「必ず速くなる」走り方は「背中で走る」
今は、2009年から引退する2013年までプレーしたガイナーレ鳥取で、2014年からGMの仕事をしています。それと同時に親子一緒に走る駆けっこのプロジェクトにも取り組んでいます。きっかけは娘が小学校の運動会の駆けっこで最下位になってしまったので、翌年の運動会前日に10分ほど走り方を教えたらブッチギリの1位になったことから。「じゃあ、やってみましょう」ということで募集をかけたら1,000人以上の募集があったんです。
最初に親子で50メートルを計るとみんな遅いのですが、「上半身で走るんだよ」と言って指導すると最後の測定では1秒~2秒速くなる。フォームもすごくきれいになります。
ポイントは脚で走るのではなく「背中で走る」。腕も前で振るのではなく、「後ろ」を意識すると逆に脚が前に出るようになります。音で言うと腕が横降りで「バダバタバタ」ではなく「ポン、ポン、ポン」という感じになります。
これは現役時代、特に外国人選手に対して相手より先にボールを触るために編み出した動きです。フランスW杯ではクロアチアの選手と当たりましたけど、まるで壁です。押してもびくともしない。そこでどう抜くか? そこで考えたのが「後ろしか使わない」。アフリカ系の選手とかはお尻と背中に筋肉が付いていますよね? そこを追究していきました。
腕を振ることで脚が勝手に出る。その原理を覚えて頂ければ6割以上は1秒から2秒は速くなると思います。
普段は監督が目指すサッカーを実現するために、どうやって資金を確保していくかを考えて走り回っていますが、ここでも高校時代が活きる場面がありました。

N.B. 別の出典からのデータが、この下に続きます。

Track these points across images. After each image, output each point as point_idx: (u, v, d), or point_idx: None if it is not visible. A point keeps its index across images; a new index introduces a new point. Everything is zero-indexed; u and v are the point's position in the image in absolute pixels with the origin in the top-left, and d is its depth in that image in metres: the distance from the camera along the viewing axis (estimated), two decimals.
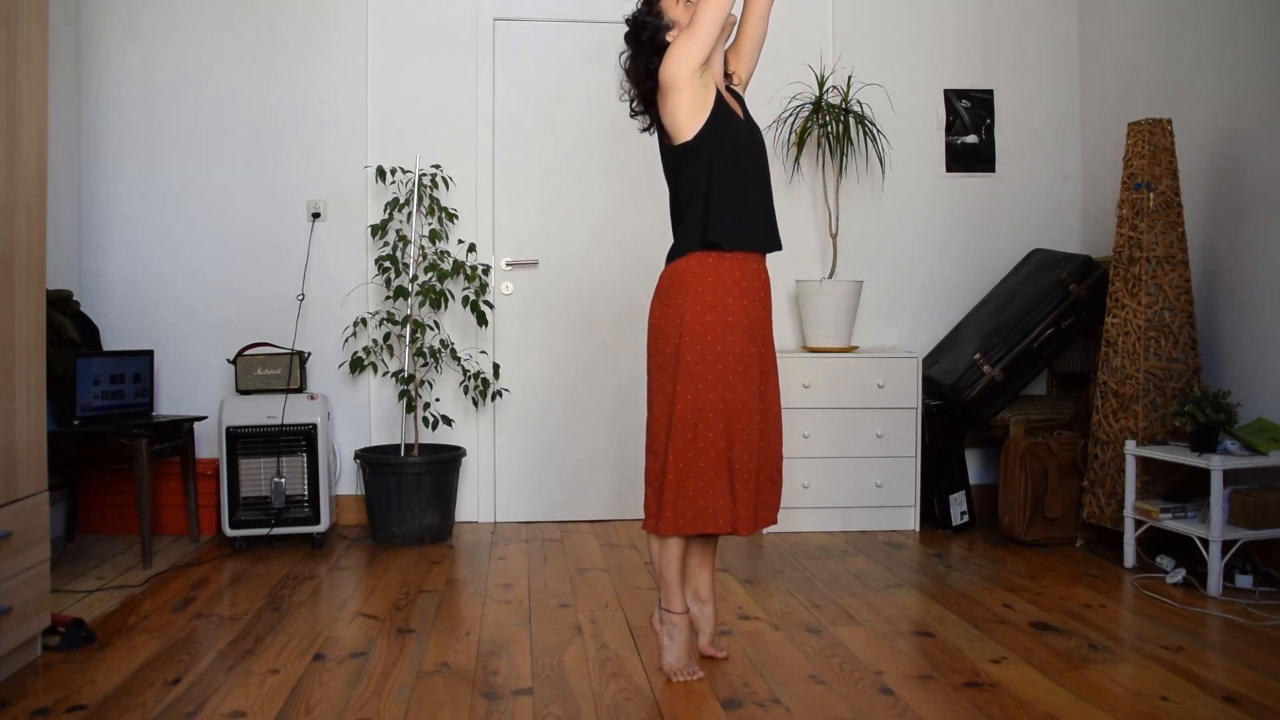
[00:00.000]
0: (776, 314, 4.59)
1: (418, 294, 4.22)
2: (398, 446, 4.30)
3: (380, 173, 4.31)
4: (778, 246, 2.70)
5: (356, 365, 4.24)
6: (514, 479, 4.58)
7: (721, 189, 2.56)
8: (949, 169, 4.75)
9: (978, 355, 4.26)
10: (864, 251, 4.67)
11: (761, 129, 4.80)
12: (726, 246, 2.56)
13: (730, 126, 2.59)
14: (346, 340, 4.39)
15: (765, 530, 4.28)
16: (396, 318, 4.28)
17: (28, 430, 2.63)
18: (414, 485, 4.07)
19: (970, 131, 4.76)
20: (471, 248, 4.37)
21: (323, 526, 4.06)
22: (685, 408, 2.52)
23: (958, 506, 4.33)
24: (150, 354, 4.14)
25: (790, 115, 4.50)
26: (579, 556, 3.93)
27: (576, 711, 2.41)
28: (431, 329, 4.40)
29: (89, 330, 4.13)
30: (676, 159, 2.61)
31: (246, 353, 4.18)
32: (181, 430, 4.08)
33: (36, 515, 2.66)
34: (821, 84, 4.44)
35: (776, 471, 2.68)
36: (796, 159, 4.54)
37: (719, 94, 2.60)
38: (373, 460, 4.13)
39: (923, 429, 4.33)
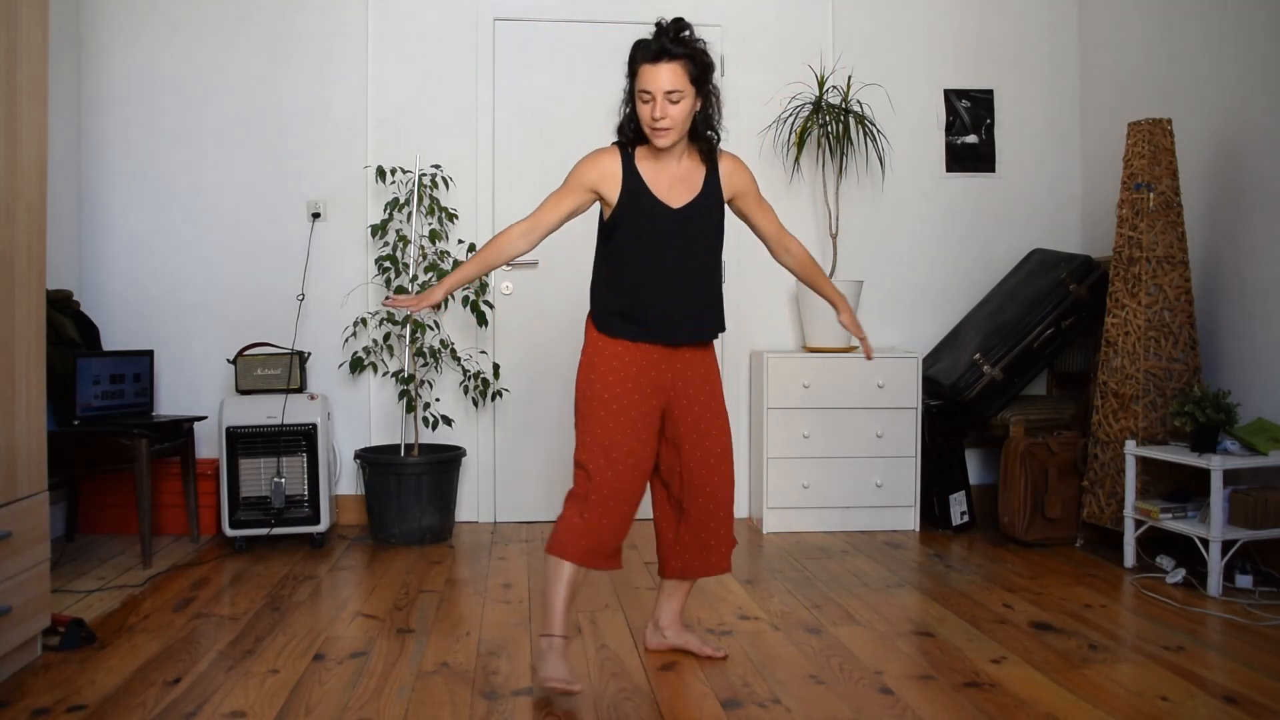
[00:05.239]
0: (777, 314, 4.65)
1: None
2: (398, 446, 4.30)
3: (380, 173, 4.31)
4: (692, 341, 2.65)
5: (356, 365, 4.24)
6: (514, 479, 4.58)
7: (619, 287, 2.59)
8: (949, 169, 4.75)
9: (978, 355, 4.26)
10: (864, 251, 4.68)
11: (761, 129, 4.83)
12: (611, 335, 2.61)
13: (642, 218, 2.56)
14: (346, 340, 4.39)
15: (766, 530, 4.29)
16: (396, 318, 4.28)
17: (28, 430, 2.63)
18: (414, 485, 4.07)
19: (970, 131, 4.76)
20: (471, 248, 4.37)
21: (323, 526, 4.06)
22: (578, 446, 2.59)
23: (958, 506, 4.33)
24: (150, 354, 4.14)
25: (790, 115, 4.50)
26: None
27: (576, 711, 2.41)
28: (431, 329, 4.40)
29: (89, 330, 4.13)
30: (599, 228, 2.66)
31: (246, 353, 4.18)
32: (181, 430, 4.08)
33: (36, 515, 2.66)
34: (821, 84, 4.44)
35: (714, 523, 2.76)
36: (796, 159, 4.55)
37: (640, 184, 2.56)
38: (373, 460, 4.13)
39: (923, 429, 4.33)
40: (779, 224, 2.80)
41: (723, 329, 2.74)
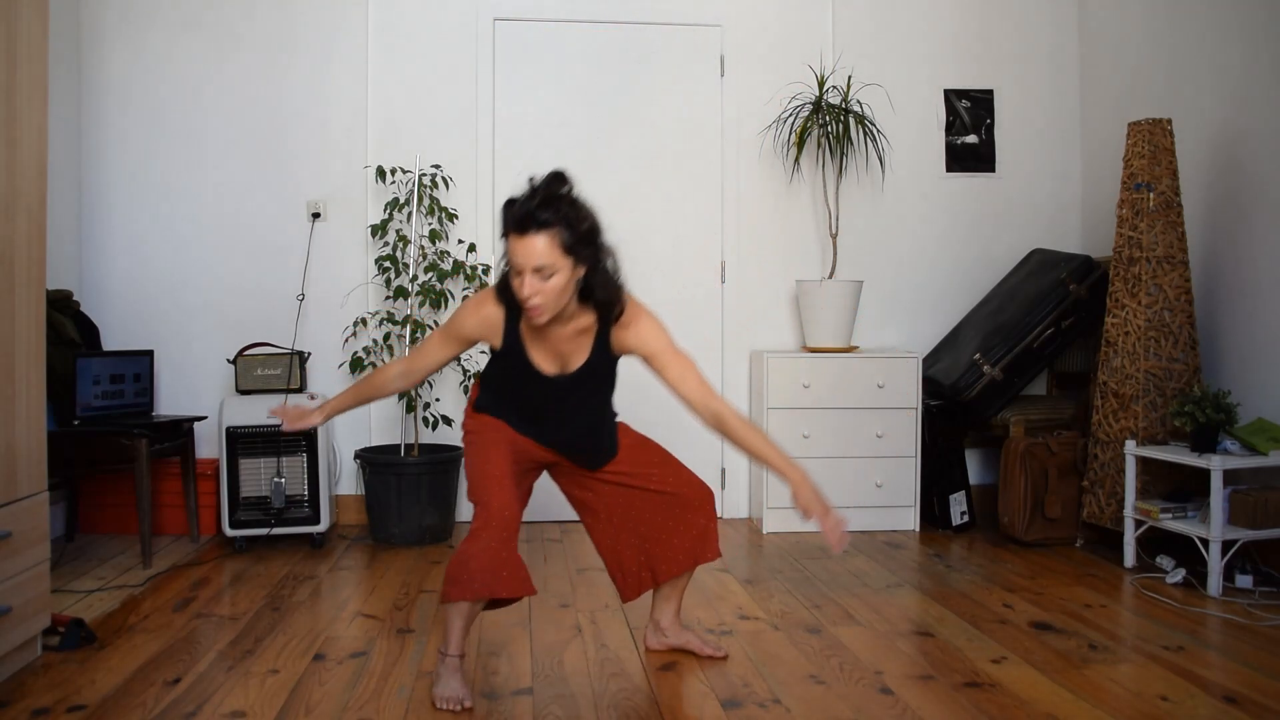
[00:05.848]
0: (777, 314, 4.66)
1: (418, 294, 4.22)
2: (398, 446, 4.30)
3: (380, 173, 4.31)
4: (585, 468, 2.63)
5: (356, 365, 4.24)
6: None
7: (502, 408, 2.54)
8: (949, 169, 4.75)
9: (978, 355, 4.26)
10: (864, 251, 4.68)
11: (761, 129, 4.83)
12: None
13: (521, 381, 2.46)
14: (346, 340, 4.39)
15: (766, 530, 4.29)
16: (396, 318, 4.28)
17: (28, 430, 2.63)
18: (414, 485, 4.07)
19: (970, 131, 4.76)
20: (471, 248, 4.37)
21: (323, 526, 4.06)
22: (472, 486, 2.53)
23: (958, 506, 4.33)
24: (150, 354, 4.14)
25: (790, 115, 4.50)
26: (579, 556, 3.93)
27: (576, 711, 2.41)
28: (431, 329, 4.40)
29: (89, 330, 4.13)
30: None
31: (246, 353, 4.18)
32: (181, 430, 4.08)
33: (36, 515, 2.66)
34: (821, 84, 4.44)
35: (697, 514, 2.69)
36: (796, 159, 4.55)
37: (520, 348, 2.43)
38: (373, 460, 4.13)
39: (923, 429, 4.33)
40: (702, 385, 2.40)
41: (613, 456, 2.64)
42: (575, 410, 2.54)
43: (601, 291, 2.34)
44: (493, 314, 2.41)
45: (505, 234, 2.26)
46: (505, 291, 2.37)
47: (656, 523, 2.68)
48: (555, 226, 2.21)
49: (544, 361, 2.45)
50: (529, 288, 2.23)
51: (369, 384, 2.59)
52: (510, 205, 2.25)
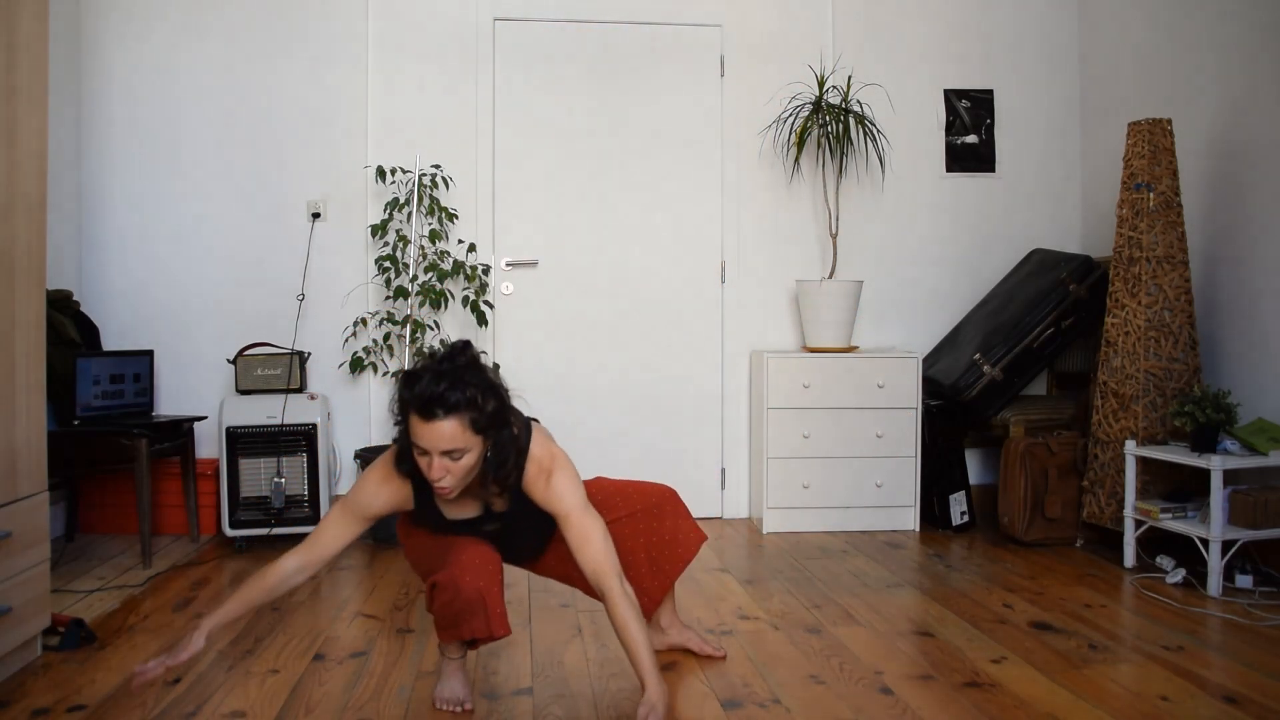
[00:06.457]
0: (777, 314, 4.66)
1: (418, 294, 4.22)
2: None
3: (380, 173, 4.31)
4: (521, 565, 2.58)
5: (356, 365, 4.24)
6: None
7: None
8: (949, 169, 4.75)
9: (978, 355, 4.26)
10: (864, 251, 4.68)
11: (761, 129, 4.83)
12: None
13: (439, 523, 2.33)
14: (346, 340, 4.39)
15: (766, 530, 4.29)
16: (396, 318, 4.28)
17: (28, 430, 2.63)
18: None
19: (970, 131, 4.76)
20: (471, 248, 4.37)
21: None
22: (419, 567, 2.48)
23: (958, 506, 4.33)
24: (150, 354, 4.14)
25: (790, 115, 4.50)
26: None
27: (576, 711, 2.41)
28: (431, 329, 4.40)
29: (89, 330, 4.13)
30: None
31: (246, 353, 4.18)
32: (181, 430, 4.08)
33: (36, 515, 2.66)
34: (821, 84, 4.44)
35: (671, 520, 2.64)
36: (796, 159, 4.55)
37: (435, 512, 2.31)
38: (373, 460, 4.12)
39: (923, 429, 4.33)
40: (599, 558, 2.21)
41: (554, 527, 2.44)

松江日大時代のチームメイトは卒業時に、将来どうなるかと思っていたのですが、みんな自分で道を切り拓いて多くが社長になっていた。そこで「岡野がGMになるなら、スポンサーになるよ!」と言ってもらったんです。みんな「走る」ことで道を切り拓くことができた。こういった縁を大事にして、これからも走っていきたいです。